### REQUIRED ACTIONS
(1) In the review of They Died in the Spring, which detective-sergeant works with Flecker on the case?
(2) Reproduce the part of the review of They Died in the Spring starting with "This is the" and going on through "of murder instead.".
(3) Go on with the review of They Died in the Spring from its final sentence.

### READING TEXT
--
JOSEPHINE PULLEIN-THOMPSON – They Died in the Spring. Hammond Hammon & Co., UK, hardcover, 1960. Linford Mystery Library, UK, softcover, 1990. No US edition.

   This is the second of three recorded cases that Chief-Inspector James Flecker of Scotland Yard is known to have worked on. The first was Gin and Murder (1959), the third and final one was Murder Strikes Pink (1963). They Died in the Spring takes place in April, not surprisingly, in a part of England called Bretfordshire, where a retired Colonel has been found shot to death. An accident, it is thought at first – the old gentleman is found fallen in a woods with his shotgun nearby — but gradually it becomes clear that it is a case of murder instead.

   That Colonel Barclay had recently announced his intention to plough over the local cricket field, land which in truth he owned, may have led someone in respond in anger, but the Colonel was the sort of person who seems to have made enemies easily. But what could be the connection between his death and that of a young female German house servant in the neighborhood? The case is too much for the local police force, and Flecker is called in to assist.

   Much of what follows is tedious police work. Lots of questions, lots of answers, not all of which agree which each other, lots of notes taken on the backs of envelopes, lots of conferring with Detective-Sergeant Browning, who is working with Flecker on the case. There is something of a Midsomer Murders feel to the investigation, except that Inspector Barnaby is happily married, while Flecker has regrets.

   From pages 122-123:

   He [Fletcher] felt detached and solitary among the pleasure-seeking family parties and fell to reckoning how old his children would be by now if he and Pauline had stayed together ad had them. […] He shook himself and superimposed the gray shadow of police pay and promotion across his mental picture of the blue and white sitting-room. Though he was a useful backroom boy, he was hardly the sort to rise high; he was too impatient of routine, too unconventional. He’d need superintendent’s pay at least to marry the sort of woman with whom he wanted to spend the rest of his life and, by the time he had it, ho would be bald, eccentric and egocentric and have false teeth. He sighed and turned his mind back to the case.
--
### RAW DATA
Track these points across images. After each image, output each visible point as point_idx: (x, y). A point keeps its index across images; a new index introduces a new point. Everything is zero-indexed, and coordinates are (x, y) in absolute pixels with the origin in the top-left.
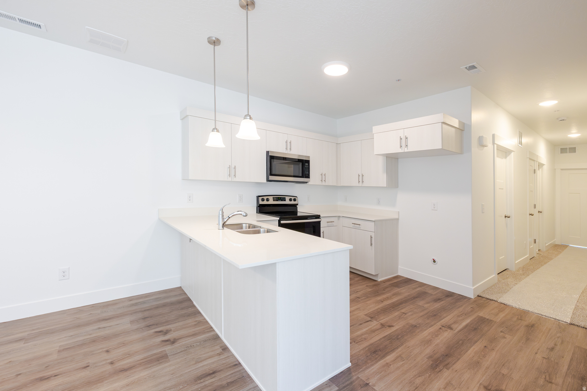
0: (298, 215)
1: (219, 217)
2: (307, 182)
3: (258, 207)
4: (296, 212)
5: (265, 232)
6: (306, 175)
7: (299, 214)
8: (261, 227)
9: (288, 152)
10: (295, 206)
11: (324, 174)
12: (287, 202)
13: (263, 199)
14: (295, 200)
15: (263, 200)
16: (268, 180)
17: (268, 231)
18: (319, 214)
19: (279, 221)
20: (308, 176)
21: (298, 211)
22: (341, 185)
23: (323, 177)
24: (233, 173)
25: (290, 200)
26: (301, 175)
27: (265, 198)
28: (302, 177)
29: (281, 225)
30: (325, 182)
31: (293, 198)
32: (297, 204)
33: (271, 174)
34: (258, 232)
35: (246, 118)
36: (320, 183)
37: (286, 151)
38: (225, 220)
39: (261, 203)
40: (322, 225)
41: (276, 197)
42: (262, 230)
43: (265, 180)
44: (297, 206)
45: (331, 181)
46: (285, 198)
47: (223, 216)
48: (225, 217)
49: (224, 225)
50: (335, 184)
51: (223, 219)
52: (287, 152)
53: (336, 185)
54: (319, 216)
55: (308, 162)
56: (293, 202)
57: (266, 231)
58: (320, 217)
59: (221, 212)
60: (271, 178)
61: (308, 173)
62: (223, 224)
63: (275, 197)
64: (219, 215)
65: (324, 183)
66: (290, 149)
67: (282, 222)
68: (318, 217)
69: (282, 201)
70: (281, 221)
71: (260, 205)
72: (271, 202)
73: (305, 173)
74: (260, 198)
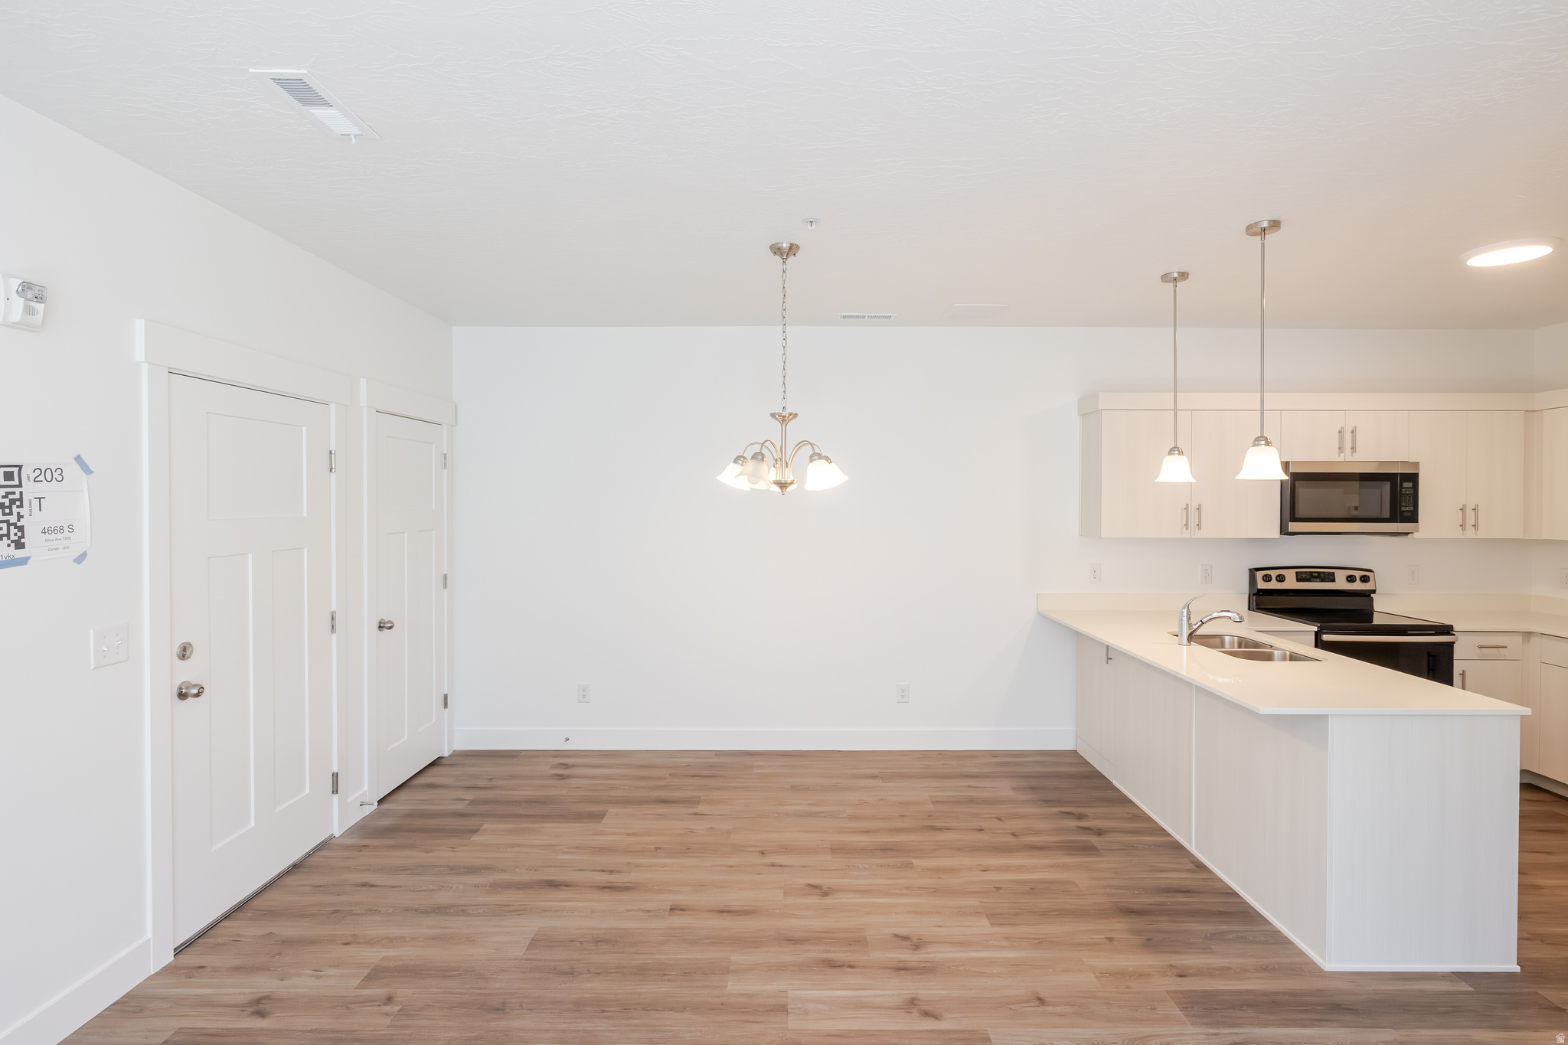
0: (1374, 623)
1: (1181, 620)
2: (1407, 534)
3: (1254, 594)
4: (1367, 614)
5: (1284, 659)
6: (1405, 514)
7: (1377, 620)
8: (1271, 646)
9: (1347, 456)
10: (1367, 595)
11: (1470, 506)
12: (1341, 583)
13: (1266, 575)
14: (1365, 579)
15: (1267, 578)
16: (1284, 531)
17: (1294, 657)
18: (1448, 623)
19: (1317, 635)
20: (1413, 518)
21: (1375, 608)
22: (1543, 538)
23: (1470, 516)
24: (1193, 521)
25: (1351, 579)
26: (1387, 515)
27: (1274, 574)
28: (1392, 519)
29: (1319, 644)
30: (1477, 529)
31: (1358, 574)
32: (1374, 592)
33: (1294, 519)
34: (1269, 657)
35: (1258, 445)
36: (1458, 534)
37: (1339, 456)
38: (1195, 627)
39: (1262, 585)
40: (1458, 652)
41: (1305, 572)
42: (1276, 653)
43: (1275, 533)
44: (1372, 595)
45: (1498, 524)
46: (1333, 573)
47: (1189, 619)
48: (1193, 621)
49: (1192, 637)
50: (1517, 534)
51: (1190, 625)
52: (1341, 459)
53: (1522, 537)
54: (1451, 627)
55: (1413, 478)
56: (1358, 586)
57: (1288, 657)
58: (1453, 630)
59: (1185, 611)
60: (1293, 527)
61: (1411, 508)
62: (1191, 634)
63: (1302, 573)
64: (1182, 616)
65: (1470, 533)
66: (1352, 448)
67: (1326, 637)
68: (1447, 630)
69: (1323, 580)
70: (1324, 636)
71: (1260, 591)
72: (1291, 583)
73: (1403, 509)
74: (1260, 575)
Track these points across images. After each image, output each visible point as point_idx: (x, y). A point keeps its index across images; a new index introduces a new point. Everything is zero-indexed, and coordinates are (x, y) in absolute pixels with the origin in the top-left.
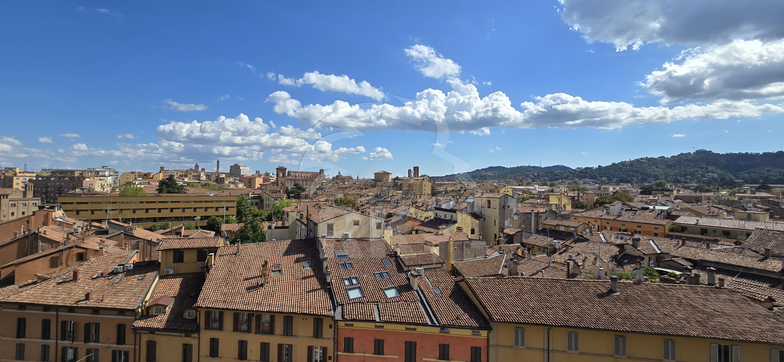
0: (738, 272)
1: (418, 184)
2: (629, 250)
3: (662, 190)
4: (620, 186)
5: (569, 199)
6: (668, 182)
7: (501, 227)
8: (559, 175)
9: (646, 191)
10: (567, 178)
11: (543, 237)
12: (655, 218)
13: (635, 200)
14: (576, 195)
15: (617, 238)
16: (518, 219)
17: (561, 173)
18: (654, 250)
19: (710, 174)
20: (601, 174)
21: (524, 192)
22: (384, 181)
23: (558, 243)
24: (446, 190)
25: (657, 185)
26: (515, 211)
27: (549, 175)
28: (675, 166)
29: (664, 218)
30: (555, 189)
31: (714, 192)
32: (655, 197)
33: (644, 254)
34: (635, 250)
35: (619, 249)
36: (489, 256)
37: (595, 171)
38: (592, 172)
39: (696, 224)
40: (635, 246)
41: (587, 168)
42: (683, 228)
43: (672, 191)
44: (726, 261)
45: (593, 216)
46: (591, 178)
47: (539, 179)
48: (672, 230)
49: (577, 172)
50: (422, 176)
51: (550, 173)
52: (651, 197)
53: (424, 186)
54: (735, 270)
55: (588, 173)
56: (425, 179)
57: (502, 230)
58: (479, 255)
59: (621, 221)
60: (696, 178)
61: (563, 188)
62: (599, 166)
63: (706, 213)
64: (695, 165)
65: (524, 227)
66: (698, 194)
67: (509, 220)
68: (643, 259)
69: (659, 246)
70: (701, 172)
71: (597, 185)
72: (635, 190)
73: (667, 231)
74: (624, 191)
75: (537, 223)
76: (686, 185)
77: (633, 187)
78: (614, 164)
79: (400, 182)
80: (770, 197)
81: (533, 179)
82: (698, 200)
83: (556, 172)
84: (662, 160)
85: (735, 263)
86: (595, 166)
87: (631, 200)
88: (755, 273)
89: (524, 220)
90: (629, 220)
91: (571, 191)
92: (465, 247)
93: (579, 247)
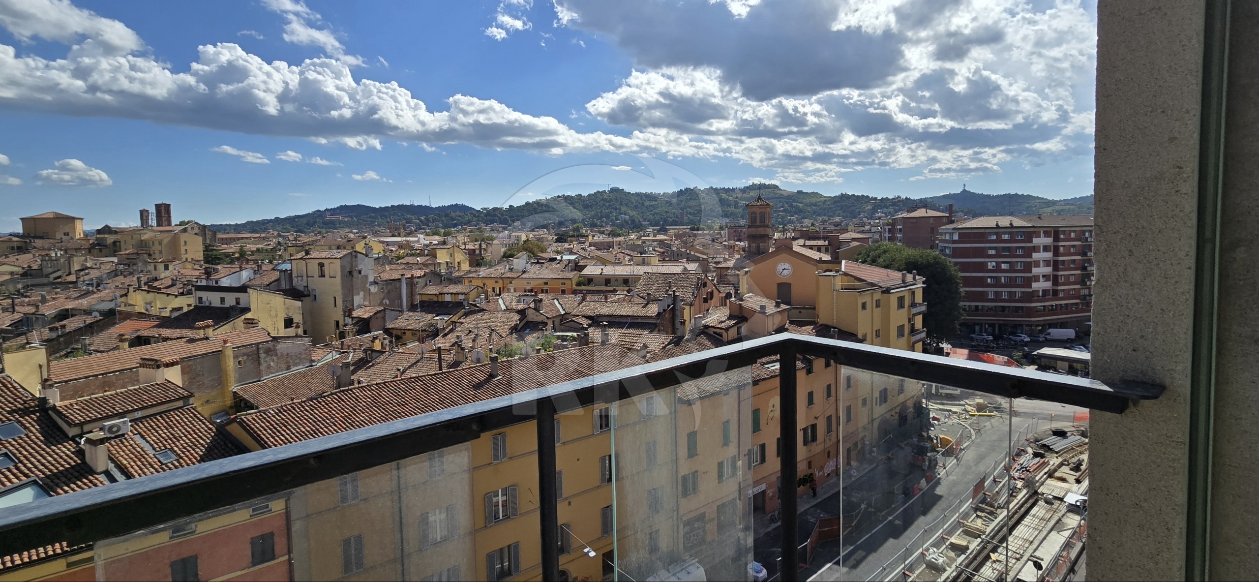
--
### ANSWERS FOR THE TASKS
(1) Detective-Sergeant Browning.

(2)
This is the second of three recorded cases that Chief-Inspector James Flecker of Scotland Yard is known to have worked on. The first was Gin and Murder (1959), the third and final one was Murder Strikes Pink (1963). They Died in the Spring takes place in April, not surprisingly, in a part of England called Bretfordshire, where a retired Colonel has been found shot to death. An accident, it is thought at first – the old gentleman is found fallen in a woods with his shotgun nearby — but gradually it becomes clear that it is a case of murder instead.

(3)
   The case is, one must admit, rather routine, consisting largely of the breaking down of alibis. As an author, Pullein-Thompson seems more adept at describing the local countryside in a fashion that caught my attention more than did the case itself.

   From page 131:

   Ten minutes brought him [Flecker] to the spot in the larch plantation where Colonel Barclay had died, and he stood there for a time, lost in thought. The larches had not yet grown tall enough to shade the track and so, at Flecker’s feet, primroses raised pale, naïve faces and flamboyant dandelions, the extroverts of the spring flowers splashed their exuberant yellow among the grass. It was very quiet; Sunday had stilled the tractors, and Flecker collected the sounds one by one. Somewhere away on the hill a dog barked, there was the distant angry moo of a protesting cow, nearer two birds sang, and in the yellow flowers of a self-sown sallow beside the tracks, the bees droned ceaselessly. Man oughtn‘t to do his dirty work in such places, thought Flecker, he should murder beside the railway line or behind the gasworks, but then he reminded himself that a week ago the woods had not looked like this and that track had been a cold grim place.

   I confess that I didn’t follow the investigation all that closely, but I definitely enjoyed the book, especially the ending, which had nothing to do with nabbing the killer, but which took me by surprise. I had to look back and check to see, but yes, the clues were all there.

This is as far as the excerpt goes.